Wanderlust has got a tight grip on The Towers of Rust right now – my wife and I have got ourselves a minibreak booked in Slovenia in May. It’s all thanks to one of those last minute holiday websites. The last trip we went on, which took in Prague, Vienna and Budapest was organised in just such a way, and it took us quickly, effortlessly and oh so cheaply by rail between those great cities. This time its different.
This time, our package includes a rental car.
Exactly what it will be remains something of a mystery – and I don’t really care. In Iceland I ended up with an Opel Corsa automatic, and the incredible roads more than made up for the lukewarm conveyance. I’m kind of hoping the same will happen again. To say I’m looking forward to it is an understatement. I’ve even gone as far as buying a road atlas of Slovenia.
Our trip centres on the small town of Bohinjska Bistrica, and we’re only there for four days. It’s only about 45 miles from the airport to the hotel, and we’re supposed to be spending our limited time hiking and enjoying the scenery. That really doesn’t leave a lot of time for driving. But Googling ‘Slovenia best road’ brings up a host of positive sounding results – one of them places the road into Bohinjska right at the top of a list of 24 great motorcycling roads of Slovenia.
And then there are the mountain passes. I’ve done the Stelvio and the San Bernardino pass and they’re a bit special, but every image of Slovenian alpine asphalt I encounter looks like it was designed for the sole purpose of delivering driving pleasure.
I love looking at maps. I love exploring my destination before I get there, trying to imagine what I’m going to find. Yet, it seems redundant to look for what seems, on paper, to be the perfect stretch of blacktop. Far better just to gleefully accept what’s handed to us – there’s a good chance we’ll be pleasantly surprised.

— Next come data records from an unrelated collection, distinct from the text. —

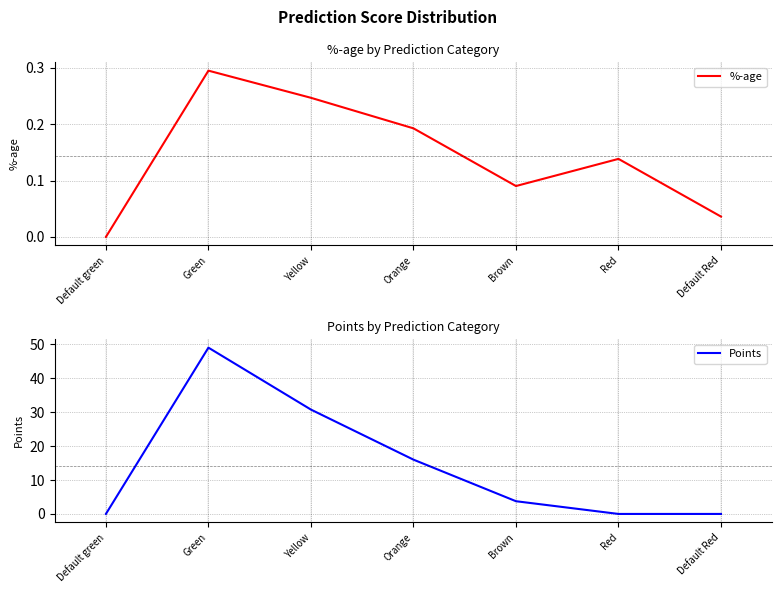

What is the approximate value of Points at Orange?

16.0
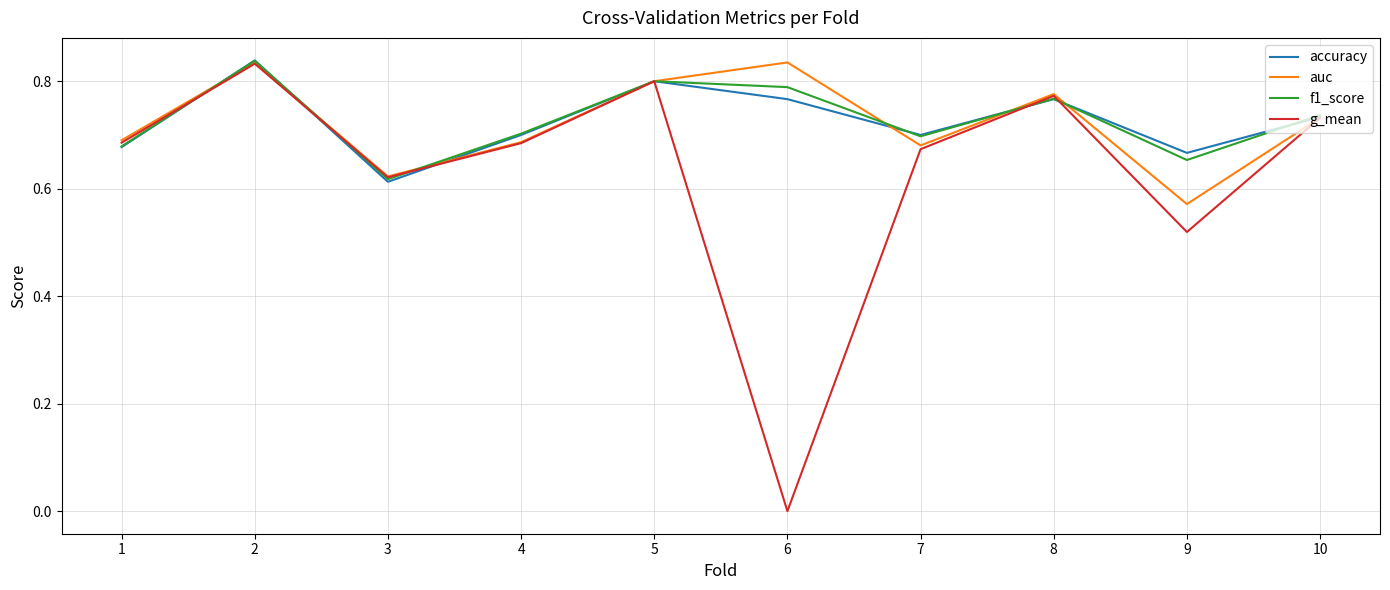

What is the difference between the maximum and minimum values in the f1_score series?

0.2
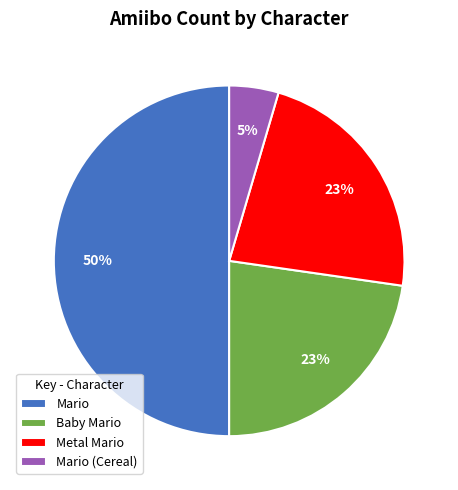

To the nearest percent, what portion does Metal Mario represent?

23%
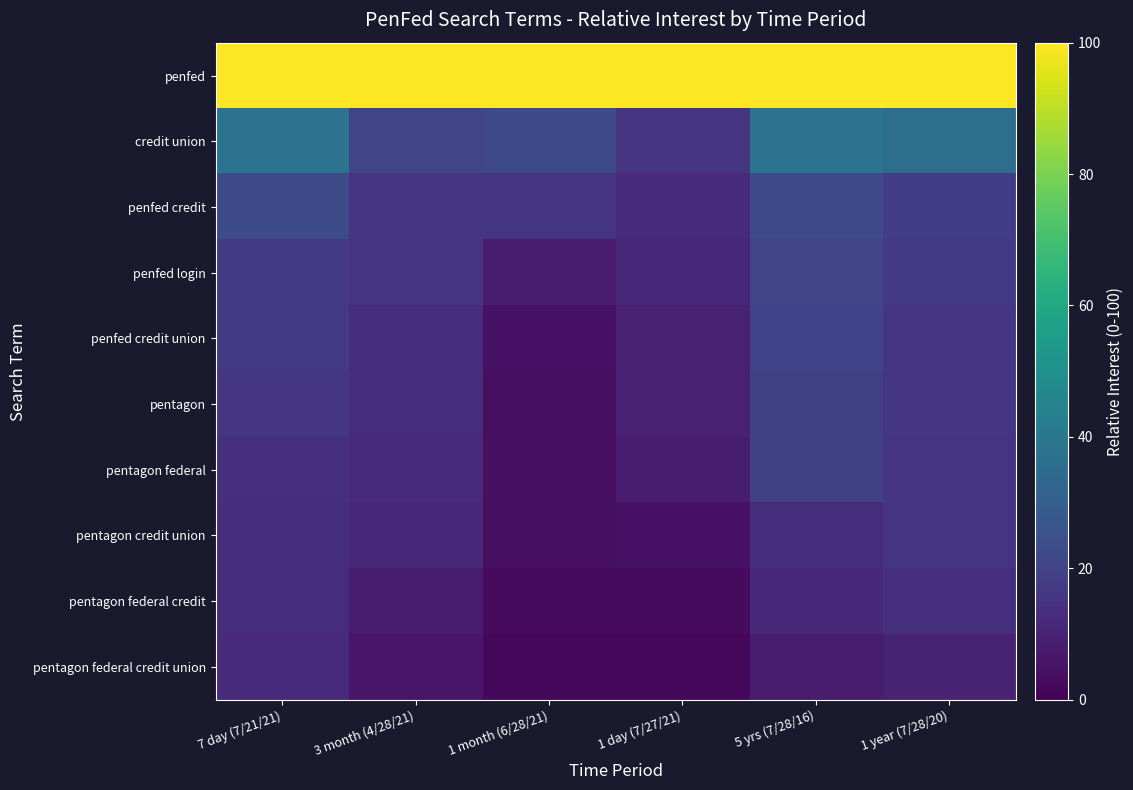

What is the total value across all series at 5 yrs (7/28/16)?

272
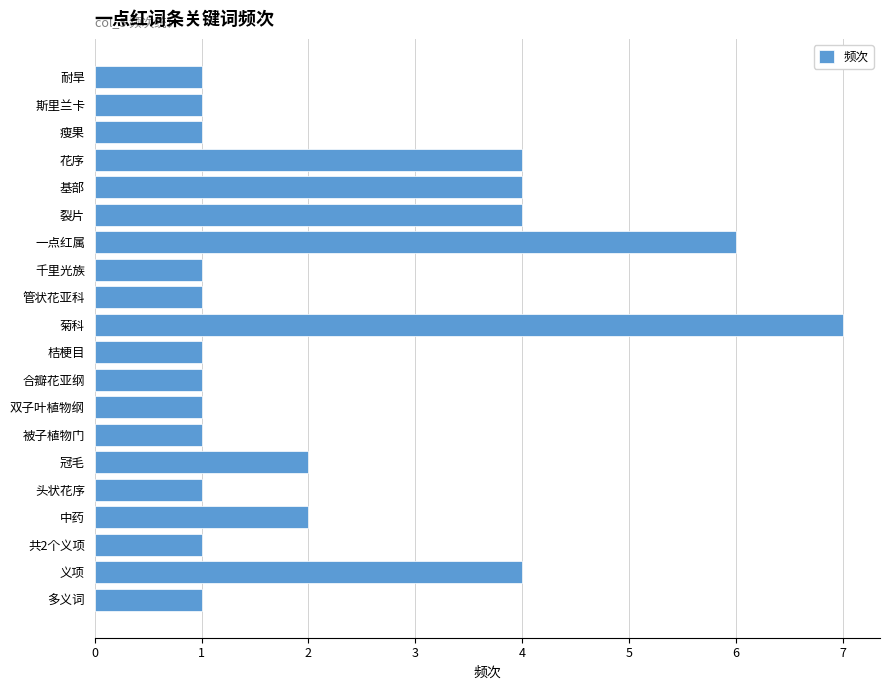

Are the bars horizontal?

Yes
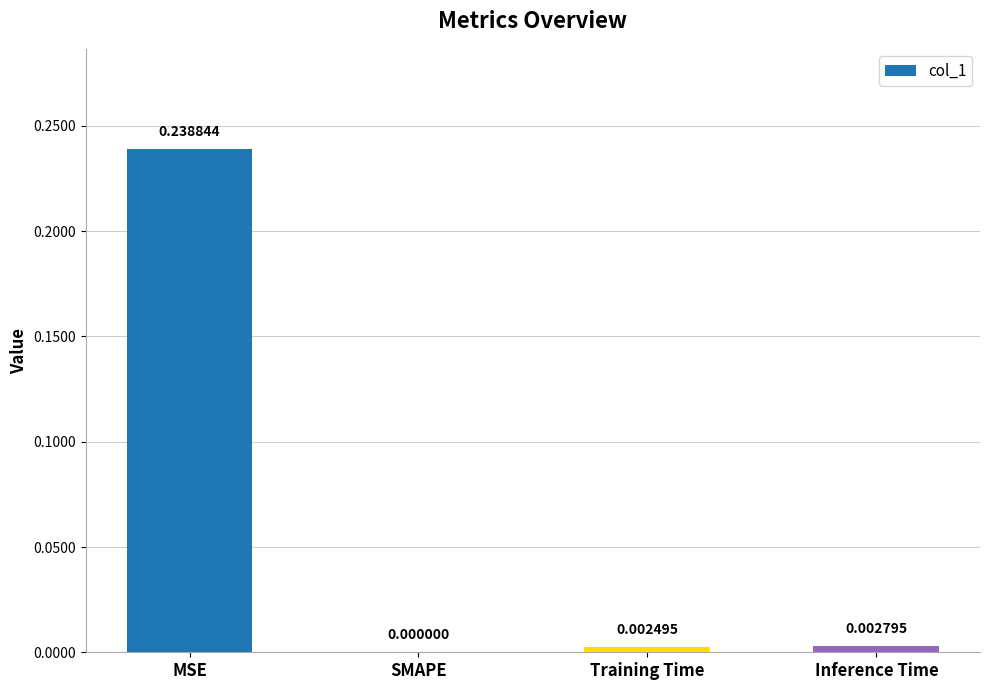

The chart shows a value of -0.1 at SMAPE. True or false?

False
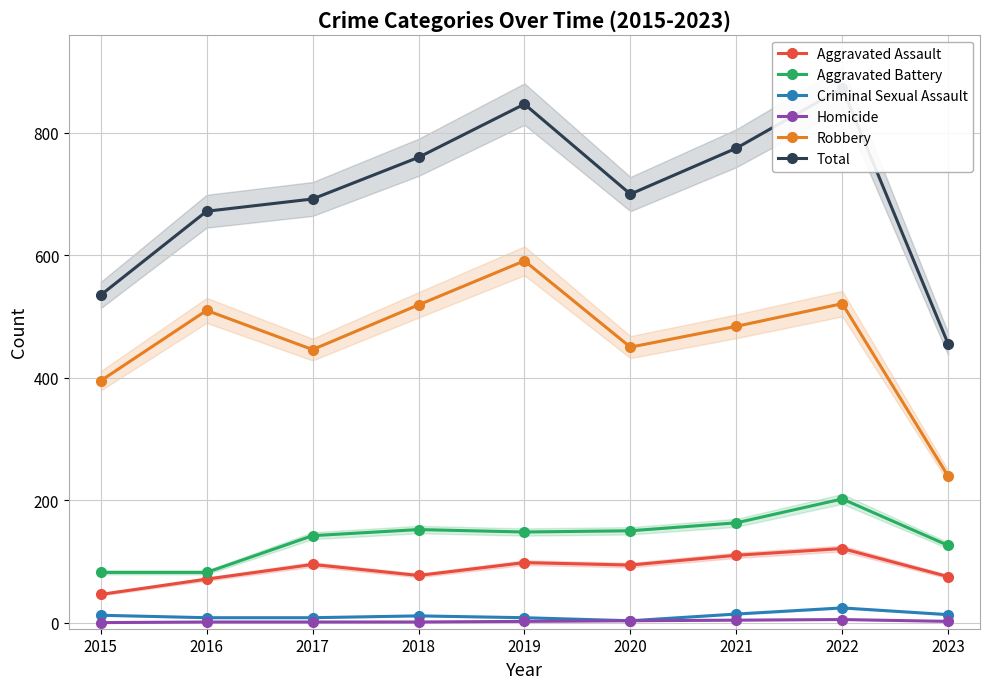

True or false: Aggravated Assault and Robbery cross at least once.

False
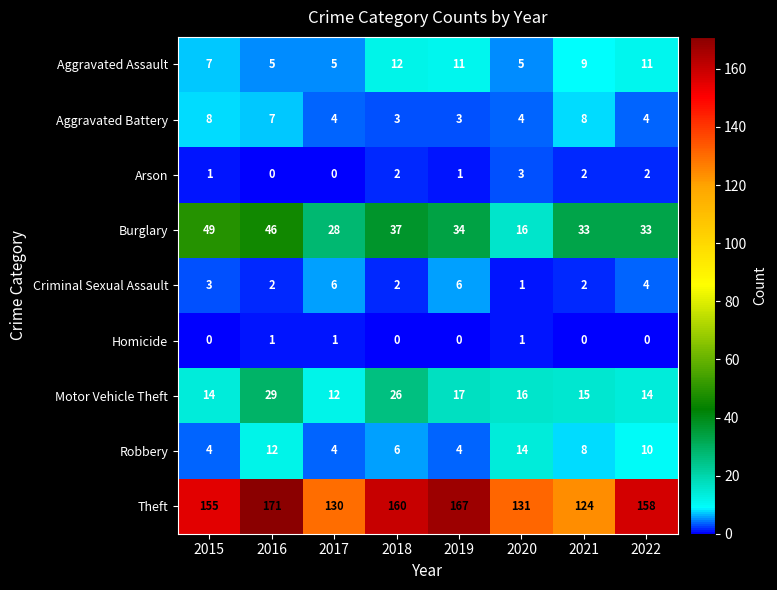

The value of Homicide at 2017 is 1. True or false?

True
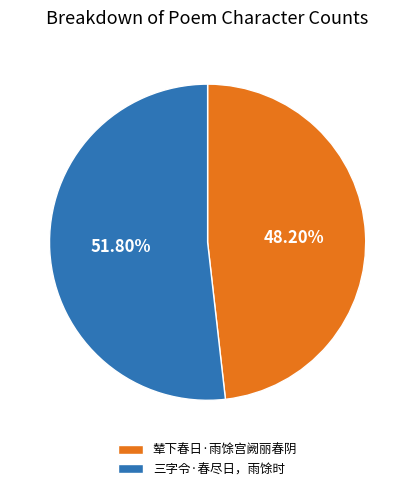

What is the smallest slice in the pie chart?

辇下春日·雨馀宫阙丽春阴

With only four days at our disposal, we want to hit the ground running when we get there. We already have a book that outlines the best hiking routes in the Julian Alps, we have The Internet and the pictured Lonely Planet guide to Slovenia.
The latter has an amusing back story to it. We wanted a copy, and having had positive results from Amazon’s used book sales partners, we went for a copy of the 2nd most recent release – the 2013 printing – which was for sale for a few pence plus postage. We eagerly awaited its arrival and I heard the thunk of parcel-on-doormat one morning a few weeks after ordering. It was my wife, though, who noticed the book’s provenance.
It turned out to be an ex library book. But not from the UK – it was withdrawn from Tigard Public Library, Tigard, Washington County, OR. This means there’s the possibility that this book has been borrowed from a Library in Oregon, taken on a trip to Slovenia, then returned to the USA, withdrawn from use, sold, shipped to the UK and will now be taken back to Slovenia. In fact, I really hope this is the case.
So, I do it with maps. What do you do to prolong the anticipation of a driving trip?